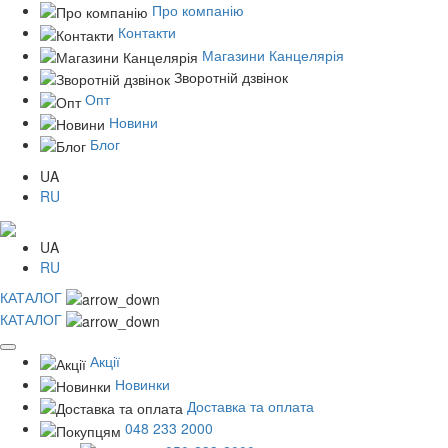
Про компанію
Контакти
Магазини Канцелярія
Зворотній дзвінок
Опт
Новини
Блог
UA
RU
UA
RU
КАТАЛОГ
КАТАЛОГ
Акції
Новинки
Доставка та оплата
048 233 2000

★ ★ ★ ★

*Assigned task*. What should appear is an exact copy of the lines from the one with "Магазини Канцелярія" through the end of the entries above, ends included, and no other text.

*The answer*.
Магазини Канцелярія
Зворотній дзвінок
Опт
Новини
Блог
UA
RU
UA
RU
КАТАЛОГ
КАТАЛОГ
Акції
Новинки
Доставка та оплата
048 233 2000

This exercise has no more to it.